Book Event with Matt Wisnioski: Beyond the Buzzword, a Critical History of “Innovation”
American Studies Program
Department of Communication
Program in Science, Technology, and Society
122
The consensus that innovation drives American progress has cracked. For over half a century innovation served as a universal good. While the imperative to innovate for a better future continues to fuel systemic change around the world, critics now assail innovation culture as an engine of inequality or accuse its do-gooders of woke groupthink. What happened?
Please RSVP at this link to attend.
In this book talk, the historian Matt Wisnioski investigates how innovation—a once obscure academic term—became ingrained in our institutions, our education, and our beliefs about ourselves. He reveals the central role of a new class of experts in spreading toolkits and mindsets from the cornfields of 1940s Iowa to Silicon Valley tech giants today. This group posited that “innovators” were society’s most important change agents and remade the nation in their image. The innovation culture they built transcended partisan divisions and made strange bedfellows. Wisnioski will discuss how Kennedy-era policymakers inspired President Nixon’s dream of a Nobel Prize for innovators, how anti-military professors built the first university incubators for entrepreneurs, how radical feminists became millionaire consultants, how demands for a rust belt manufacturing renaissance inspired theories of a global creative class, how philanthropic encouraged girls and minority children to pursue innovative lives, and why the innovation consensus is now in dispute.
Wisnioski will be joined in conversation by Stanford's Elizabeth Kessler, an advanced lecturer in the American Studies program who frequently offers courses on the history of Silicon Valley.
Matthew Wisnioski is an interdisciplinary historian of innovation, engineering, science education, and the nexus of science, engineering, art, and design (SEAD). He teaches at Virginia Tech University, where he serves as professor and director of graduate studies in Science, Technology, and Society. He also hols affiliated appointments in History and Engineering Education. He is the author of Every American an Innovator: How Innovation Became a Way of Life and Engineers for Change: Competing Visions of Technology in 1960s America, and co-editor with Eric S. Hintz and Marie Stettler Kleine of Does America Need More Innovators? He is writing a new book on The Magic School Bus and the history of science education. His public writing has appeared in The Atlantic, Chronicle of Higher Education, IEEE Spectrum, Medium, Science, and the Washington Post.

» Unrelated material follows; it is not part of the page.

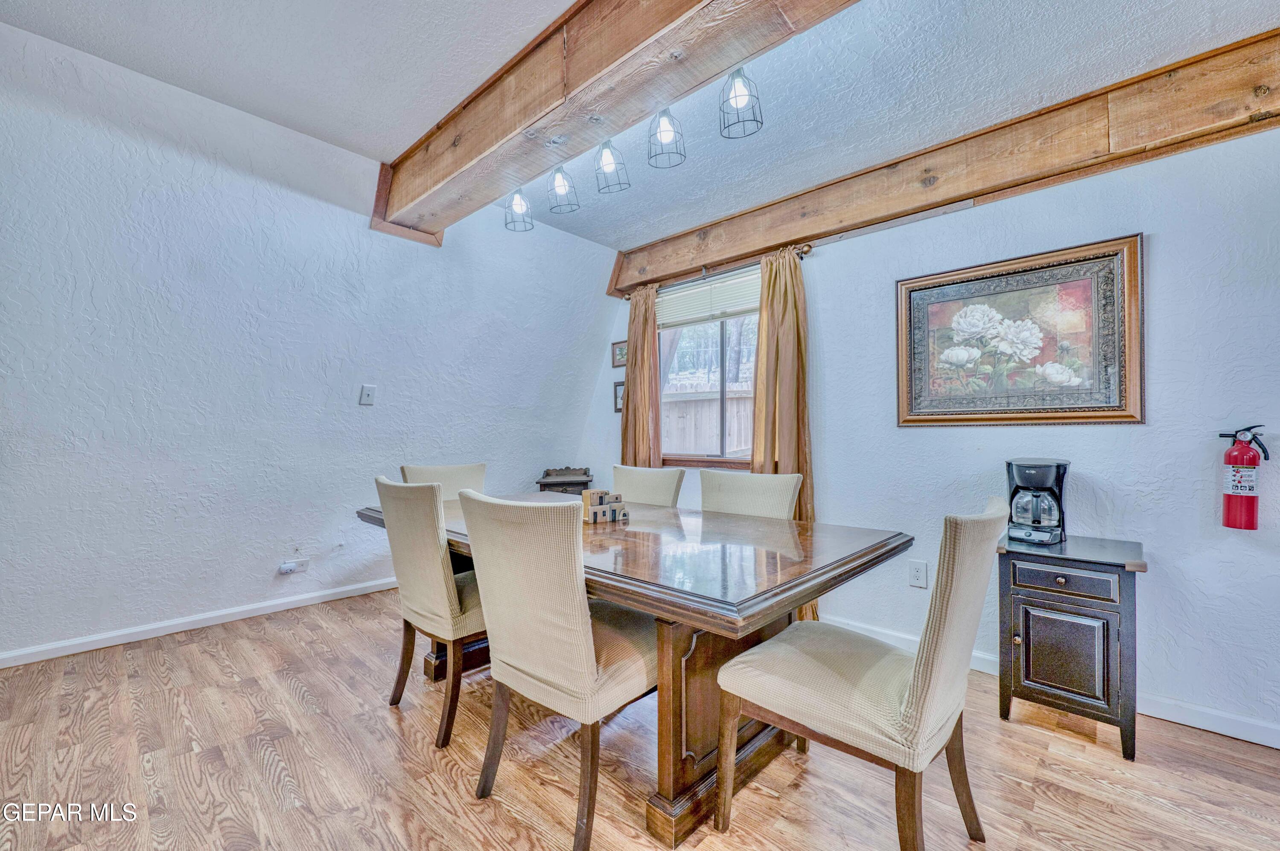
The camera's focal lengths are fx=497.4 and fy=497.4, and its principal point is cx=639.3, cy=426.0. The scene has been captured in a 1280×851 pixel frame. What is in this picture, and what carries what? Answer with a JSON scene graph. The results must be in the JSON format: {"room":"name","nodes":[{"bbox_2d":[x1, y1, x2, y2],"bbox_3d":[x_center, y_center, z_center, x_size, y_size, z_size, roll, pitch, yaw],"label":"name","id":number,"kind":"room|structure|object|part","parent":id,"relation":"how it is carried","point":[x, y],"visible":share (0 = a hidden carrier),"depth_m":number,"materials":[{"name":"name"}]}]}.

Elizabeth Kessler is an Advanced Lecturer in the American Studies program at Stanford. Her research and teaching focus on twentieth and twenty-first century American visual culture. Her diverse interests include: the role of aesthetics, visual culture, and media in modern and contemporary science, especially astronomy; the interchange between technology and ways of seeing and representing; the history of photography; and the representation of fashion in different media. Her first book, Picturing the Cosmos: Hubble Space Telescope Images and the Astronomical Sublime, on the aesthetics of deep space images, was published in 2012. She’s currently writing on book on extraterrestrial time capsules, as well as developing a new project on fashion photography.